Exercise set
A - Answer these from the passage on ECG anonymisation:
(i) What kind of filters is the ECG signal passed through to examine the high-frequency bands?
(ii) At what level was wavelet decomposition used during signal evaluation in [13]?
(iii) How many individual methods were studied during the experimentation?
B - Please list, in order, the contents of every pair of round parentheses in the passage on ECG anonymisation.
C - Carry on the passage on ECG anonymisation from the point where it stops.

╭─ Exercise text

Recent ECG anonymisation approaches based on wavelet decomposition were proposed in [13, 14]. During the wavelet decomposition process, filters of different cut-off frequencies were used to analyse the ECG signal at different scales (frequencies). It can be done by passing the ECG signal through a series of high-pass filters (i.e. the detail coefficients) for examining the high-frequency bands. The ECG signal was also passed through a series of low-pass filters (i.e. the approximation coefficients) to evaluate the low-frequency bands. Wavelet decomposition at level 3 was used during signal evaluation in the chapter [13]. Moreover, in the order to construct a complete evaluation, two individual methods were studied during the experimentation [13]. Block diagram for the wavelet decomposition can be seen in Figure 2.

Figure 2.

ECG anonymisation using wavelet decomposition.

╰─
╭─ Given records

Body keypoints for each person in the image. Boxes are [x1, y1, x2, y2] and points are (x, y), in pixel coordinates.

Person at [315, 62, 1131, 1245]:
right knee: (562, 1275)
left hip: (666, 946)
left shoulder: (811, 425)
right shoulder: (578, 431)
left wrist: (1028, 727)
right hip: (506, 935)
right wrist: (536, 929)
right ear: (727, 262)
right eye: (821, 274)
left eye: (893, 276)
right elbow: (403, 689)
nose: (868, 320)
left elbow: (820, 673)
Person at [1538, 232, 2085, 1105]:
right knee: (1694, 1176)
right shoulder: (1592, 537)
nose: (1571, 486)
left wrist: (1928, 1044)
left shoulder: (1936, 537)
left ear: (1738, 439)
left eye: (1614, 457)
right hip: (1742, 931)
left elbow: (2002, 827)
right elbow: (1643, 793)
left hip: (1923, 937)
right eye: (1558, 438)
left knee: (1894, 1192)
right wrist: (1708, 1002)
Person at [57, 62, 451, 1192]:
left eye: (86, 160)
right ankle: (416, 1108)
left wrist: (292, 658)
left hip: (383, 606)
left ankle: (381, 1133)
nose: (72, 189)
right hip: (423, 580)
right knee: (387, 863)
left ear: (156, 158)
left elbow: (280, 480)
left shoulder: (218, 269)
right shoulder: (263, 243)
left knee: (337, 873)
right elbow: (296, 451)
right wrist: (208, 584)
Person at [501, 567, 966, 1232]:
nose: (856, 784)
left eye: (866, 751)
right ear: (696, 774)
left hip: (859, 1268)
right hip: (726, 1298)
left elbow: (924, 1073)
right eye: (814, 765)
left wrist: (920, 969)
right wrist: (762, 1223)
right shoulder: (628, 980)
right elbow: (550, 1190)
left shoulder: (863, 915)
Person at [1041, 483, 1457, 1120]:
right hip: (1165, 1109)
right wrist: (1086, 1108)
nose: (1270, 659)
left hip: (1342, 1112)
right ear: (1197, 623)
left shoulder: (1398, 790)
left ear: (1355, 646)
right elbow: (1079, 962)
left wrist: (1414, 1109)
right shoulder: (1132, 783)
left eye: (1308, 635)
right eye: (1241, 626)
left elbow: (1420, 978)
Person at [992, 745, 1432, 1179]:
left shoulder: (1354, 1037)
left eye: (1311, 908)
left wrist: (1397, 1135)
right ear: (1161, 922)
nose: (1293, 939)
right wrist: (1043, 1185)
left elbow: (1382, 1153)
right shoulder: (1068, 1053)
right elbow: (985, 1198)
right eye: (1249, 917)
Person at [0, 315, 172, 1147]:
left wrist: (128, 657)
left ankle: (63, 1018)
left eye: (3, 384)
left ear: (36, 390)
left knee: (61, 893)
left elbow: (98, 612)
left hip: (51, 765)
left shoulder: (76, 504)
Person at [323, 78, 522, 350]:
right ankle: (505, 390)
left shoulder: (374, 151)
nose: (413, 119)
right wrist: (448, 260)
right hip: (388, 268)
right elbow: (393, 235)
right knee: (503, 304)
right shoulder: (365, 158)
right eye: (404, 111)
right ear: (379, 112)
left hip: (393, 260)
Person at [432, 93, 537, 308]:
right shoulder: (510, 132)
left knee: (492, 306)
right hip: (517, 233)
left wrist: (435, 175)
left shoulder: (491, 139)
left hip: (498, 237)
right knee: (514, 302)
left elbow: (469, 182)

╰─

Task answers
A -
(i) High-pass filters (the detail coefficients)
(ii) Level 3
(iii) Two

B -
frequencies
i.e. the detail coefficients
i.e. the approximation coefficients

C -
3.1. Method 1: discrete wavelet base anonymisation

In the first method, approximation (cA3) and detail (cD3) coefficients were removed after level 3 decomposition. Subsequently these nodes were encrypted using the well-known RSA symmetric cryptography. On the other hand, the remaining nodes, that is, cD1 and cD2, were compressed and transmitted to the ECG repository. Figure 3 shows that without knowledge of nodes cA3 and cD3, the newly constructed signal in the repository completely hides P wave and T wave of the original ECG. It can be concluded that the first method hides most of the features required to reconcile the identity of a patient [7]. On the contrary, this method is not able to provide complete obfuscation of the cardiovascular conditions. This is mainly because the RR interval and certain types of arrhythmias are visible [25] as obvious in Figure 3. However, this method only required minimal selection of coefficient (approximately 25%) for encryption and key distribution. This is the main advantage of the first method. This method will perform well when faster distribution of key is priority and strong security is not deemed necessary. The removed coefficients are shown in Figure 4.

Figure 3.

Normal ECG signal (top) and reconstructed annonymised ECG signal without nodes cA3 and cD3.

Figure 4.

Removed (Selected for Encryption) Coefficients for Method 1.

3.2. Method 2: discrete wavelet base anonymisation

In the second method, nodes cA3, cD3 and cD2 were selected for encryption, while the remaining coefficients cD1 were transmitted to the ECG repository. In contrast to the previous method, Figure 5 shows that the reconstructed ECG from the coefficients that are extracted from the repository is completely able to obfuscate features related to cardiovascular condition and person identification.

Figure 5.

Normal ECG signal (top) and reconstructed annonymised ECG signal without nodes cA3, cD3 and cD2.

Therefore, this method provides higher ECG security by compromising larger key size (approximately 50%) as can be seen in Figure 6. Figure 5 shows that the reconstructed ECG signal does not contain any ECG features.

Figure 6.

Removed (selected for encryption) coefficients for method 2.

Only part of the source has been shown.